At the time, Angle was the closest Hogan they had IMO....and Cena is the new Rock, Stone Cold...whoever the biggest is in the company
Memphis VicePosted on 08/10/08 at 10:11:23

If you ask me, TNA should:

1. Quit the country-music crossovers. Gives them a bush-league reputation, and panders to a dwindling market of fans that primarily can't afford to travel to shows or buy DVD players. Go look at your Billboard Top 10 Albums sometime. The country market is lucky to crack the Top Ten once or twice a year, whereas rap, dance pop and r&b dominate, with only the biggest rock bands and the occasional movie soundtrack competing on that level.

Pandering to country fans in 2008 isn't going to get any more buys than pandering to jazz, reggae, or classical fans....except those fans don't elicit Jeff Foxworthy jokes followed by a quick change of the channel.

2. Fire Russo and put Jarrett and Mantell under Jim Cornette.

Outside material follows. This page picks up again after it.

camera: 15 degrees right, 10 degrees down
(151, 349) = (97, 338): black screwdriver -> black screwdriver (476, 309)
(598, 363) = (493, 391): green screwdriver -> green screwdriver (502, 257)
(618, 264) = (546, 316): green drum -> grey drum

3. Stop worrying about what WWE is doing and start worrying about AAA and ROH catching up and bypassing them.
Larry MondelloPosted on 11/14/08 at 08:54:51

On 07/18/08 at 13:45:37, AllPowerfulGARTH wrote:PSZ is closest here, I think. TNA is trying to compete with WWE by doing what WCW did in the 1990s -- using ex-WWE talent and WWE-style storylines, hoping that will put them on an equal level with WWE, and then trying to put themselves over the top with better matches.
I agree with this - the key word is "trying".  But to me comparing WCW and TNA is like comparing Red Delicious apples to road apples.  That is until Russo turned the WCW product into complete crap in the latter part of 1999.  I know we say that the blame can't fall squarely on the shoulders of Russo, but the reality of the situation is that anything Russo has ever touched has turned to crap as far as this fan is concerned.  I quit watching WWF in the late 90's when his fingerprints were all over it.  Quit watching WCW in '99.  Quit watching TNA a few months after he came aboard.  

Russo is a great idea man, but he sucks at following through and developing a story or a character for any amount of time.  I think that if a company were to hire Russo to come up with a good storyline, make over some of the characters, and then fire him one month later we might really have something good.  But this man is stuck in the Attitude Era where Crash TV, cheap shocks, shallow characters, and paper thin stories reigned supreme.  In two words, he sucks.

The wrestling in TNA also sucks.  I say this as a guy who really tried to like it and did for a while.  But the more I watched it, I realized that much of TNA's roster was little better than WCW Power Plant recruits.  The X Division, which TNA considers its crown jewel, is mostly a bunch of spot monkeys working your typical indy trash match, complete with poor selling and poor ring psychology.  I'll take Jeff Jarrett or Sting any day over these overchoreographed dances that they call the X Division.  It's just not good wrestling - it's impossible to suspend disbelief or view it as anything more than little guys performing impressive acrobatics.

A lot of WCW's success did come from stealing away top WWE talent, but notwithstanding WCW just had the better show to watch for a few years.  Bischoff and WCW revolutionized the way wrestling shows were written, and you can see the effects of that today.  They forced Vince McMahon to go back to the drawing board, and then it was WWE that had to adapt or get left behind.  And WCW always had the strength of a better in-ring product.  Even in the early 90's when the stories were wrestlecrap at best, there was simply no question that overall they had better workers and a better in-ring product.  It was really just a matter of matching the wrestling up with the great stories.

TNA aspires to be WCW, but they're simply not even in the same ballpark.  They have their audience, and that's fine - but I'm supposing that in 20 years or so we'll look back on TNA like we now look back on Herb Abrams' UWF.